Reproduce word for word the lines between those holding "nose: (83, 74)" and "left ankle: (92, 183)", inclusive, and nothing else from the data below.
------------------------------------------------
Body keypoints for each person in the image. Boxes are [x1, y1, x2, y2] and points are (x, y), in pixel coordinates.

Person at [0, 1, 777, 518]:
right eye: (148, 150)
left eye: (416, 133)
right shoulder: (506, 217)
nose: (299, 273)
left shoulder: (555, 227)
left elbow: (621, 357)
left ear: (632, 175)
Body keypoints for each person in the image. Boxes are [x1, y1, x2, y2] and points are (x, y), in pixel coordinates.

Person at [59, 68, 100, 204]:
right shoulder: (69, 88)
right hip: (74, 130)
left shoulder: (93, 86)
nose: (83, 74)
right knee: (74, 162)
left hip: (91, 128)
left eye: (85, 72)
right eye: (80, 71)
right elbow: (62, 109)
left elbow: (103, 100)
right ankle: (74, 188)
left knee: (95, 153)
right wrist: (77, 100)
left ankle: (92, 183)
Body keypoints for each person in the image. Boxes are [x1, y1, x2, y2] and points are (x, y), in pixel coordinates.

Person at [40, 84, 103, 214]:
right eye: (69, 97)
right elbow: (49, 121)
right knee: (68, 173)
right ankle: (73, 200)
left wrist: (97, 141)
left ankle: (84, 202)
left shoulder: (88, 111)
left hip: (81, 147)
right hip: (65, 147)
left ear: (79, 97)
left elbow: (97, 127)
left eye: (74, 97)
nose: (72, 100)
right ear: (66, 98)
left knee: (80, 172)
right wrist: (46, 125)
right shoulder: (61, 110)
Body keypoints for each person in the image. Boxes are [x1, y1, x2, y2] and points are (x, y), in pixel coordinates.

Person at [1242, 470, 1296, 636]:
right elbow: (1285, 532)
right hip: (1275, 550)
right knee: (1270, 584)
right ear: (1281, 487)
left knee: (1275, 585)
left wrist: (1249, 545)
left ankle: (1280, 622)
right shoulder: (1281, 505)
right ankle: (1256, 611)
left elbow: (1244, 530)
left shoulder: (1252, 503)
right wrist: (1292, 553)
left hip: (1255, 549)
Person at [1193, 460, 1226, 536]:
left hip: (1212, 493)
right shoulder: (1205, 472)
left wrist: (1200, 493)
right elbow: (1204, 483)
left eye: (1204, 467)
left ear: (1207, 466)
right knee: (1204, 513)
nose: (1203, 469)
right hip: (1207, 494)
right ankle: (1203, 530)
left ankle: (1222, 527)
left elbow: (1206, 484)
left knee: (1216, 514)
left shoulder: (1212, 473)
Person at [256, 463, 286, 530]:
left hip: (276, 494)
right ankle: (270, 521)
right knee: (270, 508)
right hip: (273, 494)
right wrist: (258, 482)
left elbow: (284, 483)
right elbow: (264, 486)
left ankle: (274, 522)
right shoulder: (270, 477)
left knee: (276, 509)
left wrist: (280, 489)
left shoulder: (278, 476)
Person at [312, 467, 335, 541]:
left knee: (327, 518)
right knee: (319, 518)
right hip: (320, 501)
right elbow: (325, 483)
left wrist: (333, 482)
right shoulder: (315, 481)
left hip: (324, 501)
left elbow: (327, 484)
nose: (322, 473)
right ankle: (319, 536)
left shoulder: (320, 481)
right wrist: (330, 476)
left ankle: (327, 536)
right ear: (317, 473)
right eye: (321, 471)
------------------------------------------------
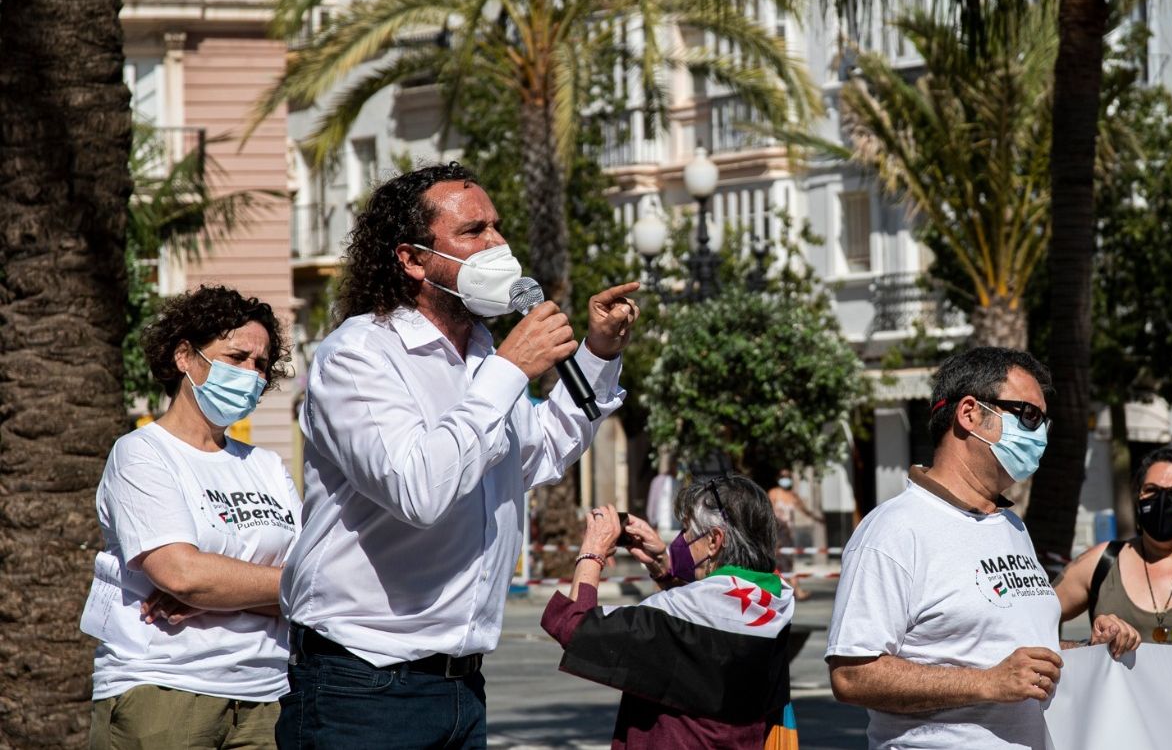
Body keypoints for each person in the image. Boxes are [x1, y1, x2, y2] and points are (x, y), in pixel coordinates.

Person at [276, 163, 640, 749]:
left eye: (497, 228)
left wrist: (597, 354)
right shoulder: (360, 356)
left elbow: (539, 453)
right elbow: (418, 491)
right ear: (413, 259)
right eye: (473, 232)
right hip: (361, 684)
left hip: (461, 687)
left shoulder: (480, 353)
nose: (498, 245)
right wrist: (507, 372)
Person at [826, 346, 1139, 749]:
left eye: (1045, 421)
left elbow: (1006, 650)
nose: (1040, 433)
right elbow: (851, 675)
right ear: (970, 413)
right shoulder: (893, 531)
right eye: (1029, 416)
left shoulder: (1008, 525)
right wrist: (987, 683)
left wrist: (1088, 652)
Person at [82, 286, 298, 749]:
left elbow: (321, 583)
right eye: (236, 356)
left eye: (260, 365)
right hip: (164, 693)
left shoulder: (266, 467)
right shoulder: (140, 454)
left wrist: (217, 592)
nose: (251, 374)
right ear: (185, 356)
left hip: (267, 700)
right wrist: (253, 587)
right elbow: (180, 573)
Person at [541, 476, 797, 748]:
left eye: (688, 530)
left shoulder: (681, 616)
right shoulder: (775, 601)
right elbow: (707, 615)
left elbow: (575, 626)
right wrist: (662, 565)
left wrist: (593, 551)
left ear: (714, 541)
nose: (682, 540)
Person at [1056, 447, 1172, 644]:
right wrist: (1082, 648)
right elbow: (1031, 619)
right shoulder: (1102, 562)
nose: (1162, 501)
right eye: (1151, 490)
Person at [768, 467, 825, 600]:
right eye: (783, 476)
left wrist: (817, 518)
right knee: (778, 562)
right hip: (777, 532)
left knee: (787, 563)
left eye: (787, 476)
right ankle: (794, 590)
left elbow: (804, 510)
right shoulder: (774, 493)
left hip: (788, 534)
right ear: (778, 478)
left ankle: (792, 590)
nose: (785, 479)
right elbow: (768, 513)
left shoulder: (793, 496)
------------------------------------------------
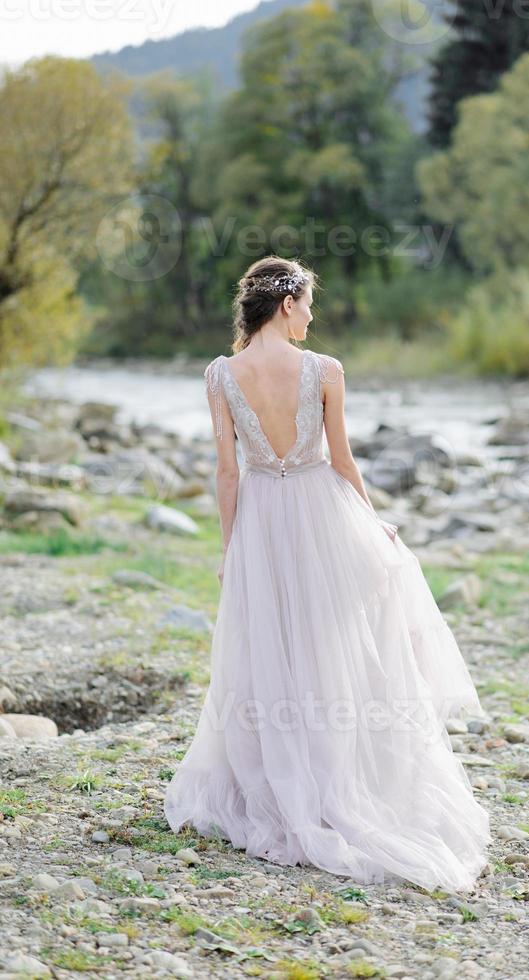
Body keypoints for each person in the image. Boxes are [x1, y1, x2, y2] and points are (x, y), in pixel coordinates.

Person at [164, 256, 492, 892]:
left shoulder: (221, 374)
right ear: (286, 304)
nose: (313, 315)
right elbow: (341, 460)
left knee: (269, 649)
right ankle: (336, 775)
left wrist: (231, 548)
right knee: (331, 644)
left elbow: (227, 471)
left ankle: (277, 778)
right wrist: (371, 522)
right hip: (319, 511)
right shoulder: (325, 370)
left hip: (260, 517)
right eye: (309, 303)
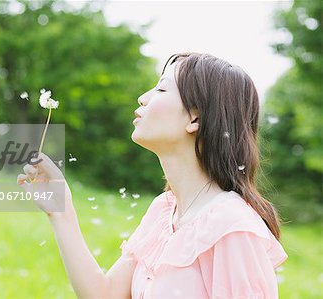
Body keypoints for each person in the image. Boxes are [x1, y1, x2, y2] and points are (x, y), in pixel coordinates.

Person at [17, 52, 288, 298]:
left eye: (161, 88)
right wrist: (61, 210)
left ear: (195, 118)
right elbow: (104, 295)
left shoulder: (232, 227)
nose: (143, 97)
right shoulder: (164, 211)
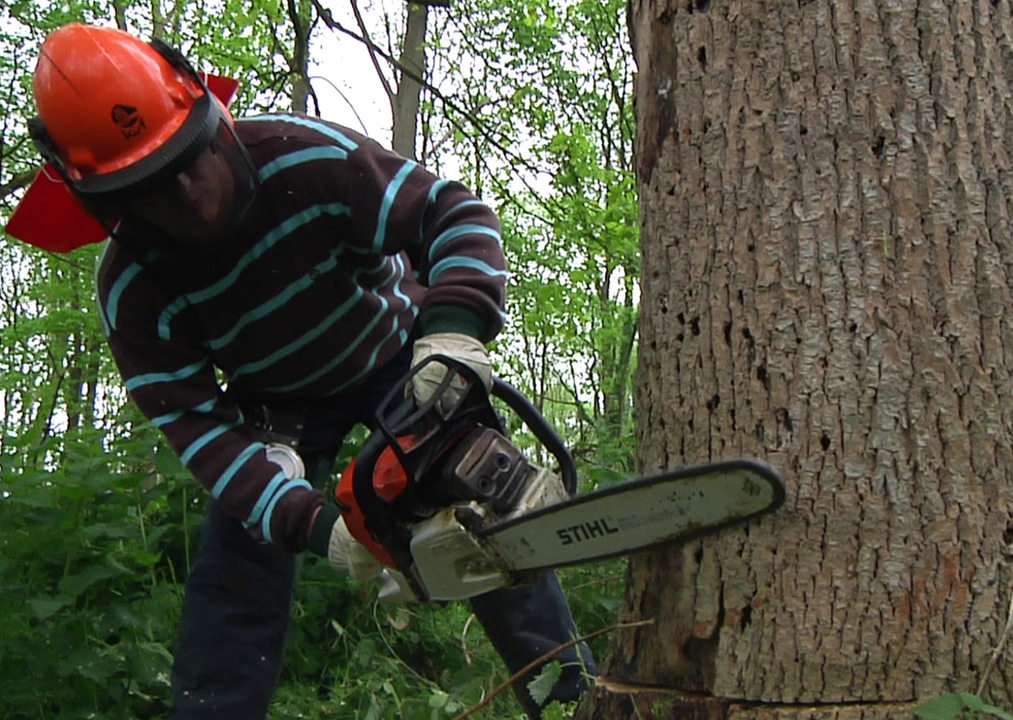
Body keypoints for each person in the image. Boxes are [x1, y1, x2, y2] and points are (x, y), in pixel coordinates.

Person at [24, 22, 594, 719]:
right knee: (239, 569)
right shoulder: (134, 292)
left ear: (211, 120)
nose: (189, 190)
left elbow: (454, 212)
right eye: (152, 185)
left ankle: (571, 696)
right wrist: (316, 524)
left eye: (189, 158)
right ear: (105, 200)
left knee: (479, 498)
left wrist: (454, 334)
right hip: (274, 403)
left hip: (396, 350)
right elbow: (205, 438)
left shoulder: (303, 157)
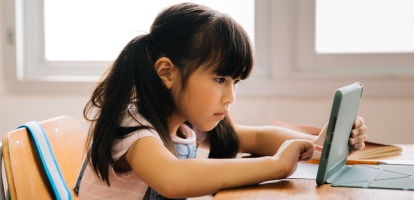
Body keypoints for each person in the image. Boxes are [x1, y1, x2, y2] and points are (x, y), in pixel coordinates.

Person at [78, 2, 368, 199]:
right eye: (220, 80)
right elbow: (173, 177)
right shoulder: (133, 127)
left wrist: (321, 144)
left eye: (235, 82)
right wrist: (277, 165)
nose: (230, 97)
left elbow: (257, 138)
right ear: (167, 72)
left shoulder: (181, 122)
------------------------------------------------
• _Response_
nose: (83, 74)
right knee: (74, 162)
left hip: (91, 128)
left eye: (85, 72)
right eye: (80, 71)
right elbow: (62, 109)
left elbow: (103, 100)
right ankle: (74, 188)
left knee: (95, 153)
right wrist: (77, 100)
left ankle: (92, 183)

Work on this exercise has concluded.